To better comprehend the charges imposed by each taxing authority, the Kansas Department of Administration provides detailed information on the 2021 county tax levies for the 2022 budgets. This resource includes military sheets for all 105 Kansas counties, allowing taxpayers to understand how their tax dollars are being utilized.

What Can You Do?

If you are concerned about high property tax bills, there are several steps you can take:

  1. Investigate: Thanks to legislative action in 2021, Senate Bill 13 requires all county governments to mail out detailed tax estimates to every taxpayer, providing information on the current amount owed and the proposed new rate for the upcoming year.

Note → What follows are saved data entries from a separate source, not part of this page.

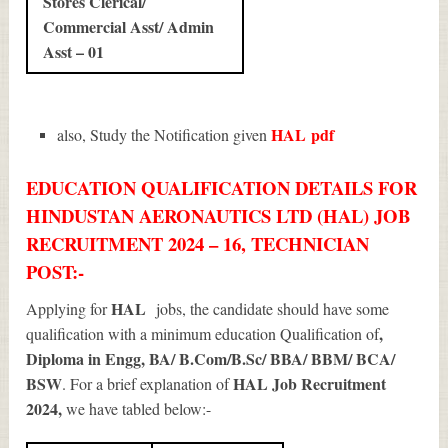
Stores Clerical/
Commercial Asst/ Admin
Asst – 01
HAL
pdf
also, Study the Notification given
EDUCATION QUALIFICATION DETAILS FOR
HINDUSTAN AERONAUTICS LTD (HAL) JOB
RECRUITMENT 2024 – 16, TECHNICIAN
POST:-
HAL
Applying for
jobs, the candidate should have some
,
qualification with a minimum education Qualification of
Diploma in Engg, BA/ B.Com/B.Sc/ BBA/ BBM/ BCA/
BSW
HAL Job Recruitment
. For a brief explanation of
2024
,
we have tabled below:-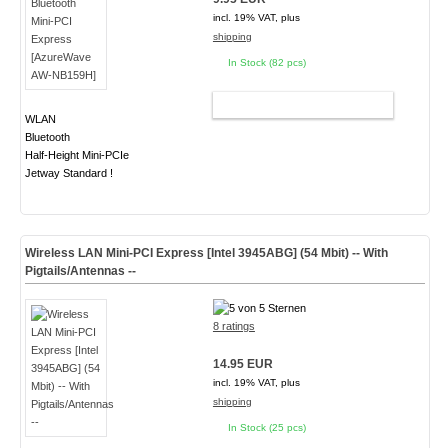
incl. 19% VAT, plus
shipping
In Stock (82 pcs)
ADD TO CART
WLAN
Bluetooth
Half-Height Mini-PCIe
Jetway Standard !
Wireless LAN Mini-PCI Express [Intel 3945ABG] (54 Mbit) -- With
Pigtails/Antennas --
8 ratings
14.95 EUR
incl. 19% VAT, plus
shipping
In Stock (25 pcs)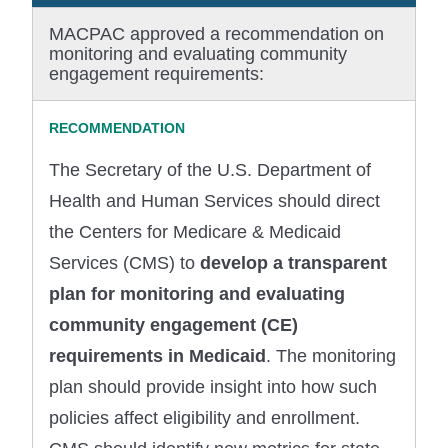
MACPAC approved a recommendation on
monitoring and evaluating community
engagement requirements:
The Secretary of the U.S. Department of
Health and Human Services should direct
the Centers for Medicare & Medicaid
Services (CMS) to
develop a transparent
plan for monitoring and evaluating
community engagement (CE)
requirements in Medicaid
. The monitoring
plan should provide insight into how such
policies affect eligibility and enrollment.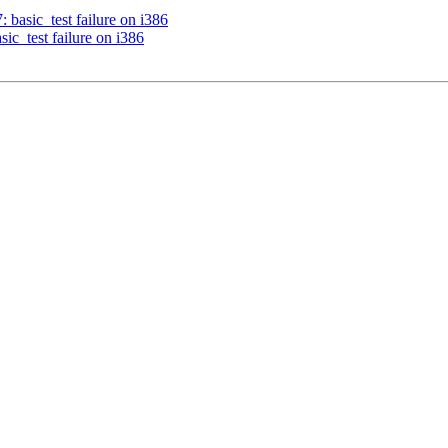
: basic_test failure on i386
sic_test failure on i386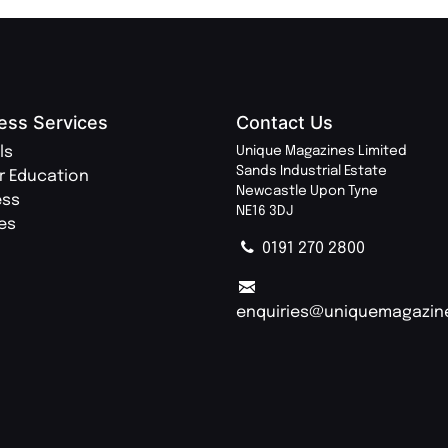
ess Services
Contact Us
ls
Unique Magazines Limited
Sands Industrial Estate
r Education
Newcastle Upon Tyne
ess
NE16 3DJ
ies
0191 270 2800
enquiries@uniquemagazin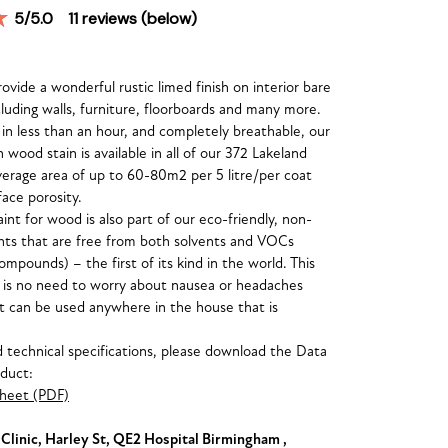
5
/5.0
11
reviews (below)
vide a wonderful rustic limed finish on interior bare
luding walls, furniture, floorboards and many more.
 in less than an hour, and completely breathable, our
wood stain is available in all of our 372 Lakeland
verage area of up to 60-80m2 per 5 litre/per coat
ace porosity.
int for wood is also part of our eco-friendly, non-
ints that are free from both solvents and VOCs
compounds) – the first of its kind in the world. This
 is no need to worry about nausea or headaches
t can be used anywhere in the house that is
nd technical specifications, please download the Data
oduct:
heet (PDF)
linic, Harley St, QE2 Hospital Birmingham ,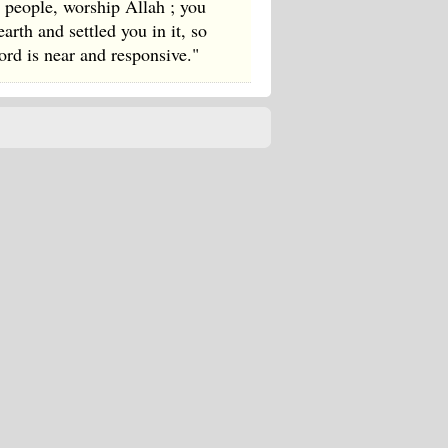
 people, worship Allah ; you
rth and settled you in it, so
rd is near and responsive."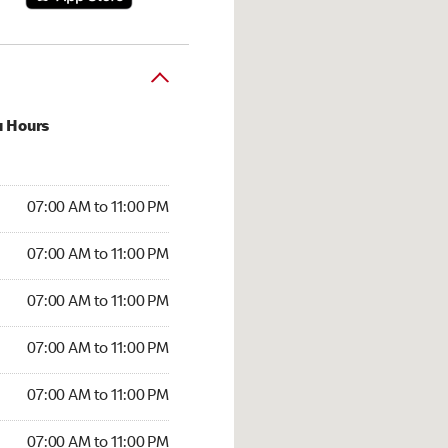
u Hours
00 AM to 11:00 PM
07:00 AM to 11:00 PM
:00 AM to 11:00 PM
07:00 AM to 11:00 PM
 07:00 AM to 11:00 PM
07:00 AM to 11:00 PM
7:00 AM to 11:00 PM
07:00 AM to 11:00 PM
00 AM to 11:00 PM
07:00 AM to 11:00 PM
7:00 AM to 11:00 PM
07:00 AM to 11:00 PM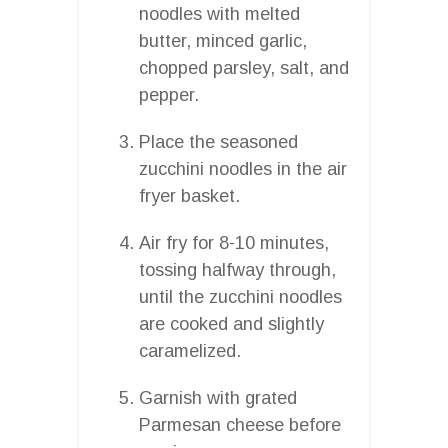
noodles with melted
butter, minced garlic,
chopped parsley, salt, and
pepper.
Place the seasoned
zucchini noodles in the air
fryer basket.
Air fry for 8-10 minutes,
tossing halfway through,
until the zucchini noodles
are cooked and slightly
caramelized.
Garnish with grated
Parmesan cheese before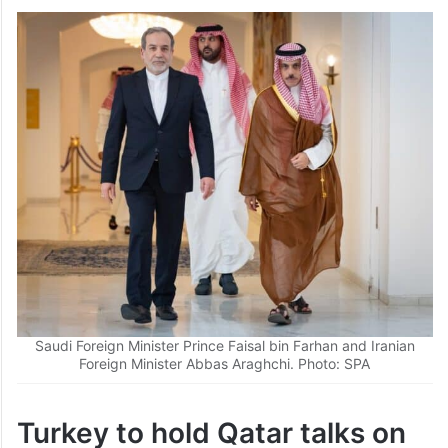
Saudi Foreign Minister Prince Faisal bin Farhan and Iranian
Foreign Minister Abbas Araghchi. Photo: SPA
Turkey to hold Qatar talks on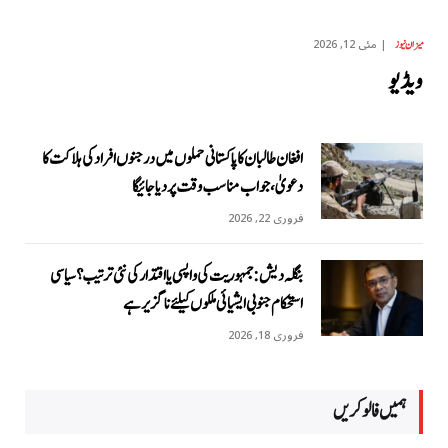
مئی 12, 2026
میزان نیوز
ویڈیو
افغان طالبان کا پاکستانی حملوں میں درجنوں افراد کی ہلاکت کا
دعویٰ، جواب مناسب وقت پر دیا جائیگا
فروری 22, 2026
بنگلہ دیش: جمہوریت کی واپسی یا اقتدار کی نئی ترتیب؟ سیاسی
استحکام جنوبی ایشیائی ملکوں کیلئے ناگزیر ہے
فروری 18, 2026
ہمیں فالو کریں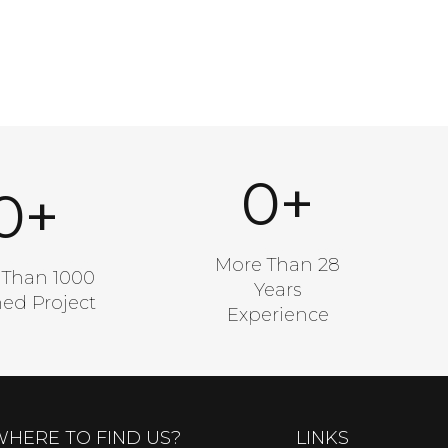
0
+
0
+
A Good Number
od Number
More Than 28
 Than 1000
Years
hed Project
Experience
WHERE TO FIND US?
LINKS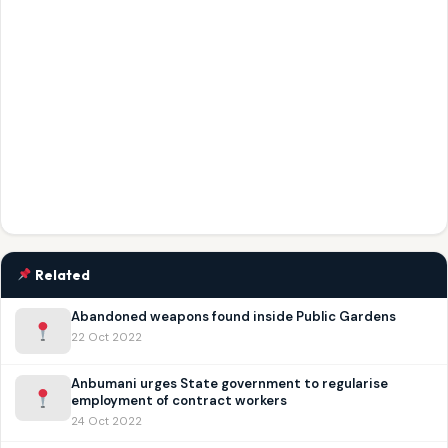
Related
Abandoned weapons found inside Public Gardens
22 Oct 2022
Anbumani urges State government to regularise
employment of contract workers
24 Oct 2022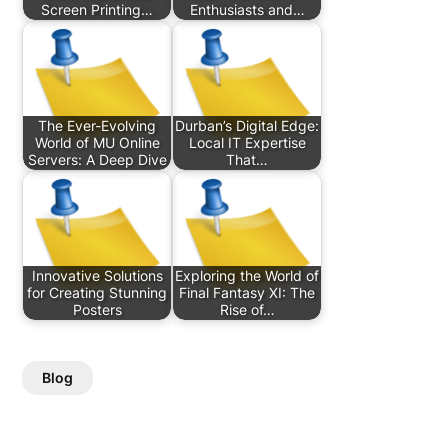
Screen Printing…
Enthusiasts and…
The Ever-Evolving
Durban’s Digital Edge:
World of MU Online
Local IT Expertise
Servers: A Deep Dive
That…
Innovative Solutions
Exploring the World of
for Creating Stunning
Final Fantasy XI: The
Posters
Rise of…
Blog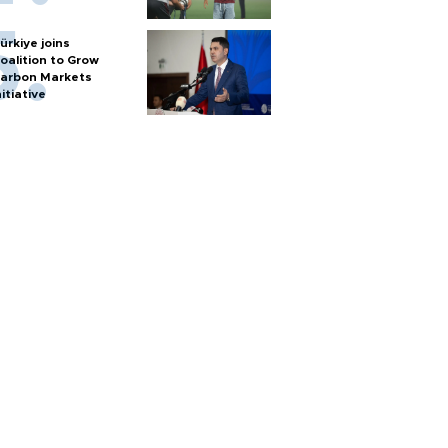
ürkiye joins
oalition to Grow
arbon Markets
nitiative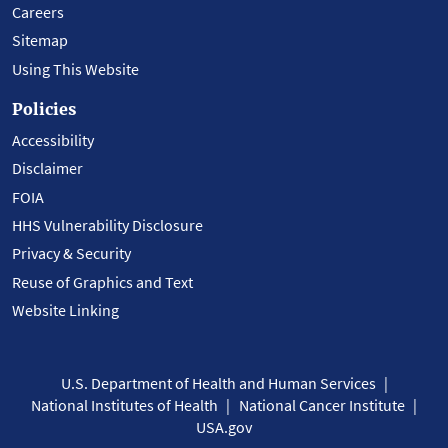
Careers
Sitemap
Using This Website
Policies
Accessibility
Disclaimer
FOIA
HHS Vulnerability Disclosure
Privacy & Security
Reuse of Graphics and Text
Website Linking
U.S. Department of Health and Human Services
National Institutes of Health
National Cancer Institute
USA.gov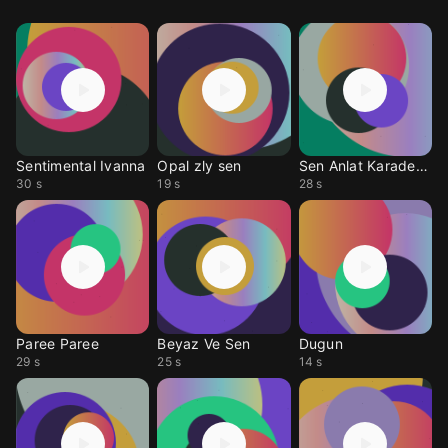
Sentimental Ivanna
Opal zly sen
Sen Anlat Karadeniz
30 s
19 s
28 s
Paree Paree
Beyaz Ve Sen
Dugun
29 s
25 s
14 s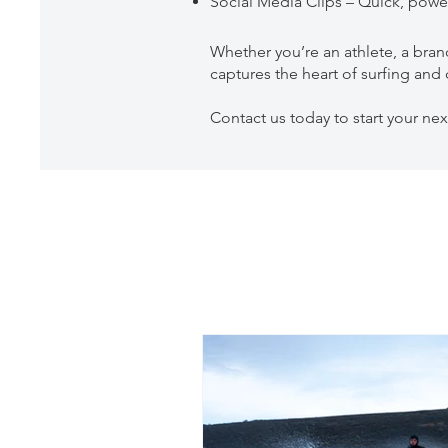
Social Media Clips – Quick, power
Whether you’re an athlete, a bran
captures the heart of surfing an
Contact us today to start your nex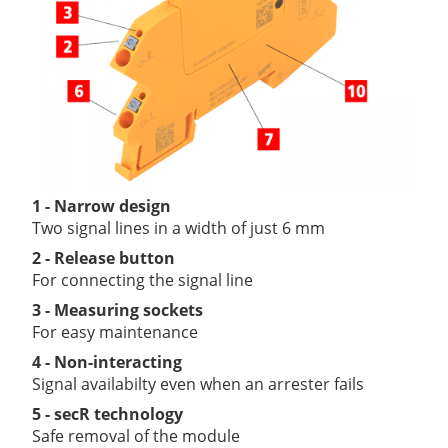
1 - Narrow design
Two signal lines in a width of just 6 mm
2 - Release button
For connecting the signal line
3 - Measuring sockets
For easy maintenance
4 - Non-interacting
Signal availabilty even when an arrester fails
5 - secR technology
Safe removal of the module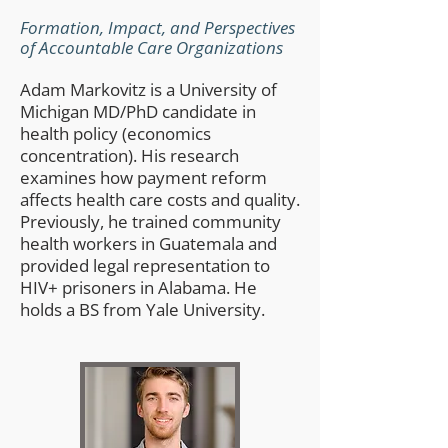
Formation, Impact, and Perspectives
of Accountable Care Organizations
Adam Markovitz is a University of
Michigan MD/PhD candidate in
health policy (economics
concentration). His research
examines how payment reform
affects health care costs and quality.
Previously, he trained community
health workers in Guatemala and
provided legal representation to
HIV+ prisoners in Alabama. He
holds a BS from Yale University.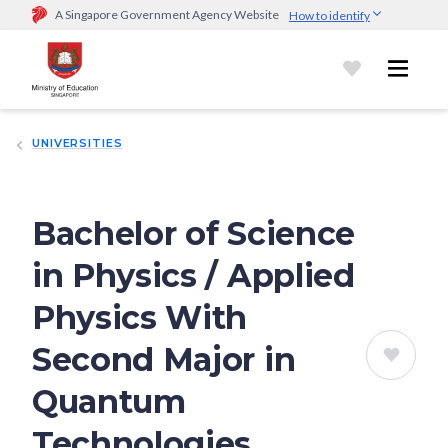
A Singapore Government Agency Website
How to identify
Official website links end with .gov.sg
Government agencies communicate via
.gov.sg
website
(e.g.
go.gov.sg/open).
Trusted websites
UNIVERSITIES
Secure websites use HTTPS
Look for a
lock (
)
or https:// as an added precaution.
Share
sensitive information only on official, secure websites.
Bachelor of Science
in Physics / Applied
Physics With
Second Major in
Quantum
Technologies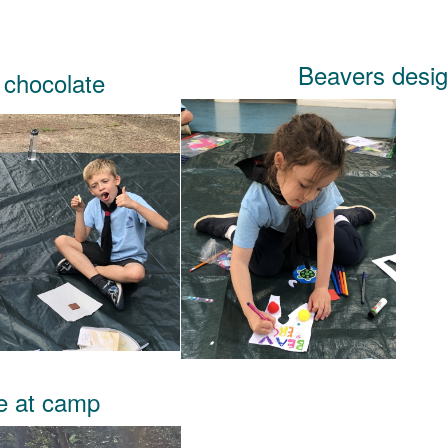
Beavers desig
 chocolate
ue at camp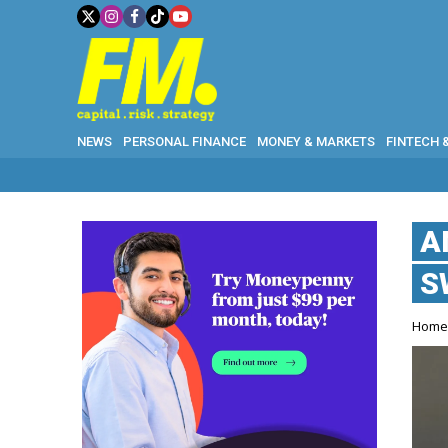
NEWS
PERSONAL FINANCE
MONEY & MARKETS
FINTECH 
A
S
Hom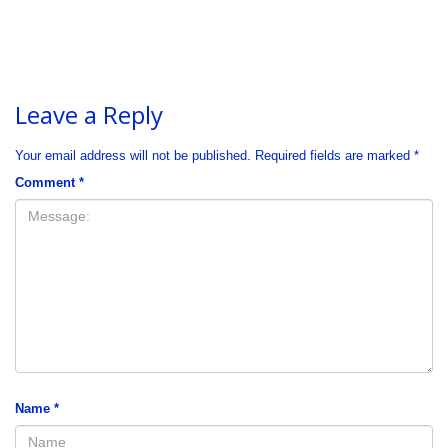
Leave a Reply
Your email address will not be published.
Required fields are marked
*
Comment
*
Name
*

  2. Contact Taxing Districts: If you have questions or concerns about additional taxes, reach out to the specific taxing district responsible for the increase. They can provide information about how the additional funds will be used.

  3. Weigh Costs and Benefits: Consider the cost of the tax against the benefits you receive from local services. Keep in mind that different taxpayers have diverse expectations of service and varying abilities to pay for those services.

  4. Advocate for Good Governance: Hold elected leaders accountable for efficient, transparent, and effective operations. Your tax dollars are entrusted to elected officials, so it’s important to support them when good decisions are made.


Understanding the collection and distribution of property taxes in Kansas is essential for every taxpayer. By knowing where your tax dollars go and how they are being used, you can actively participate in the governance of your county. Remember, every service provided by the county has a cost, and it’s through taxes that these services are funded. Let’s work together to make Kansas a better place to live, work, and play.